Output columns commonly include:
- ```
baseMean
```
  : mean normalized expression
- ```
log2FoldChange
```
  ,
```
lfcSE
```
  ,
```
stat
```
- ```
pvalue
```
  : raw p-value
- ```
padj
```
  : Benjamini–Hochberg FDR adjusted p-value
Use
```
padj < alpha
```
(commonly 0.05) for significance.

Contrast specification

Format:

contrast=["variable", "test_group", "reference_group"]

Example:
```
["condition", "treated", "control"]
```
tests treated relative to control.

LFC shrinkage (optional)

```
ds.lfc_shrink()
```
applies shrinkage to log2FoldChange for more stable ranking/plots.
Shrinkage is intended for visualization and prioritization; statistical significance is still based on the (unshrunken) Wald test p-values.

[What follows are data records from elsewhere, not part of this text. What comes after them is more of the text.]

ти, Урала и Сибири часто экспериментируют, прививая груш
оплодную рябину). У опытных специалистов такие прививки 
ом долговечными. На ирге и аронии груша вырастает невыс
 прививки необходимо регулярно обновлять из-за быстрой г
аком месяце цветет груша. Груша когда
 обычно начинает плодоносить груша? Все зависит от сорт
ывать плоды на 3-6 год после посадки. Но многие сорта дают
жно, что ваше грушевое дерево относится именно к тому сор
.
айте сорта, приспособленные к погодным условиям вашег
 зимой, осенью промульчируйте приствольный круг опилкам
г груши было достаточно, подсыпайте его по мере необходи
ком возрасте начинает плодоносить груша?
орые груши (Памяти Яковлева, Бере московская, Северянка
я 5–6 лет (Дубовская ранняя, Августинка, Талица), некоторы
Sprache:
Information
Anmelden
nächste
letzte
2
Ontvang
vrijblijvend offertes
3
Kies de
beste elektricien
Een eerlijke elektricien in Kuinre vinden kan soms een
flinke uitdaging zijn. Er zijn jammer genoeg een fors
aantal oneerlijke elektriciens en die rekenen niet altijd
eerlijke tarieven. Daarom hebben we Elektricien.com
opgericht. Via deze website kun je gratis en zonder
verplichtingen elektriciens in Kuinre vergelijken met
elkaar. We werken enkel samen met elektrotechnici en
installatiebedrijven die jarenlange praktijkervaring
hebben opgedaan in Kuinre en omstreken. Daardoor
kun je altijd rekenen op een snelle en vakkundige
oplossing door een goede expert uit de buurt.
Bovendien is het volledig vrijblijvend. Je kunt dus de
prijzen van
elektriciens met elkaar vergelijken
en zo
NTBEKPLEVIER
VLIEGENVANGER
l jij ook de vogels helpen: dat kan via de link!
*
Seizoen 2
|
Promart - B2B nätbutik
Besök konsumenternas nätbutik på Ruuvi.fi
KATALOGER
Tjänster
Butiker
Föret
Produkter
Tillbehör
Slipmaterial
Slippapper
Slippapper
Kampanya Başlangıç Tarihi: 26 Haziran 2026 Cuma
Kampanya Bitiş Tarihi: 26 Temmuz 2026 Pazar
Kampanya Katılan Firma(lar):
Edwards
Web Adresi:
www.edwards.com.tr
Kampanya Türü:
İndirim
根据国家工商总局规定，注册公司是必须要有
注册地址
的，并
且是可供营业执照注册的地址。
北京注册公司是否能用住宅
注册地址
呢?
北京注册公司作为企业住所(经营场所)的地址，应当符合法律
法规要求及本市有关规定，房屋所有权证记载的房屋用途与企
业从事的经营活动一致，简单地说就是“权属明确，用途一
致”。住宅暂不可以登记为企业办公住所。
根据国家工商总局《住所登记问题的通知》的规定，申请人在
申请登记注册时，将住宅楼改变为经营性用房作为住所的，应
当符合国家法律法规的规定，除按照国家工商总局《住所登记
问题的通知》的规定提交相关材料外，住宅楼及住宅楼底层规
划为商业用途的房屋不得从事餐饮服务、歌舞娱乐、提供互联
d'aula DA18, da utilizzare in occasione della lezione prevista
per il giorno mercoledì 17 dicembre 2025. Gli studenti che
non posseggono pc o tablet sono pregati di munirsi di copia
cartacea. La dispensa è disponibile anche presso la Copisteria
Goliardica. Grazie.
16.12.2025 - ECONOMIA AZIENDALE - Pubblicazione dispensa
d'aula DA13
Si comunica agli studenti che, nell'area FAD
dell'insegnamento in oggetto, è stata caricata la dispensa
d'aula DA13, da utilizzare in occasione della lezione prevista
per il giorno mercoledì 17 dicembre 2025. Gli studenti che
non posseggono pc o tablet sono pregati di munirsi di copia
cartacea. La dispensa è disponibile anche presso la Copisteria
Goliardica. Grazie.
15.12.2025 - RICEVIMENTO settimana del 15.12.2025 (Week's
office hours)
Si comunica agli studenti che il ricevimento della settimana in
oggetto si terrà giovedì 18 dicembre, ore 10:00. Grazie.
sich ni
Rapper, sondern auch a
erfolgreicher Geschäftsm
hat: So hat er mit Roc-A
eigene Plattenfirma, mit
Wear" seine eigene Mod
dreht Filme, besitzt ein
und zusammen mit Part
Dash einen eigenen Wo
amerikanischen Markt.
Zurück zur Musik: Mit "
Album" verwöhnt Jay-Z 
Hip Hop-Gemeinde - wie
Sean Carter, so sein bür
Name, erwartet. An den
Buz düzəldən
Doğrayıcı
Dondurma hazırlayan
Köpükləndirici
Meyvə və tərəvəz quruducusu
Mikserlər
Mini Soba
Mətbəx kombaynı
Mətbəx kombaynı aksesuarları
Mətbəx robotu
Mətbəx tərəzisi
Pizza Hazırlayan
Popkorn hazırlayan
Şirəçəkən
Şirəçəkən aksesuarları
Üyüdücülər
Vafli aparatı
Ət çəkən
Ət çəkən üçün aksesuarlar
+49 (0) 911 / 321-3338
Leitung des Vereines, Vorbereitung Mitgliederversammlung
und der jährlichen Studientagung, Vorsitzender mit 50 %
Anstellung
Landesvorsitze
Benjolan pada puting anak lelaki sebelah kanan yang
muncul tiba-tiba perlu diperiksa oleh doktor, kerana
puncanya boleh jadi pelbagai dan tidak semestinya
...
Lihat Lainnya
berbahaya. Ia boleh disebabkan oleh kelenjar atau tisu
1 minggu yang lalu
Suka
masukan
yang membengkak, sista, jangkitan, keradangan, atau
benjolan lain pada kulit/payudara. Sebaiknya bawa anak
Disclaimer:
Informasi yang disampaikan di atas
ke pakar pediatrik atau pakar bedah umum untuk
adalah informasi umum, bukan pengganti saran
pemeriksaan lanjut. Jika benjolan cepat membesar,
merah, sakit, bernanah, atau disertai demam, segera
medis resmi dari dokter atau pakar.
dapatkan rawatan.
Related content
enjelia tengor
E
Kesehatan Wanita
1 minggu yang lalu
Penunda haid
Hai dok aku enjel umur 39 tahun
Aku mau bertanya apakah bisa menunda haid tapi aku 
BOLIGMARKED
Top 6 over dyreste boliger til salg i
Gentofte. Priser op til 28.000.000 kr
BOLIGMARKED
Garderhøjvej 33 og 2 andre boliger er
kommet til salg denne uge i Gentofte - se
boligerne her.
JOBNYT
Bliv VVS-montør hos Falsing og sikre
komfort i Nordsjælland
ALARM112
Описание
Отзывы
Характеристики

Notes on bundled references/scripts

If your repository includes them, use:

```
references/api_reference.md
```
for parameter/object details.
```
references/workflow_guide.md
```
for extended workflows and troubleshooting.
```
scripts/run_deseq2_analysis.py
```
for a CLI-style batch workflow (counts/metadata/design/contrast/output, optional plots).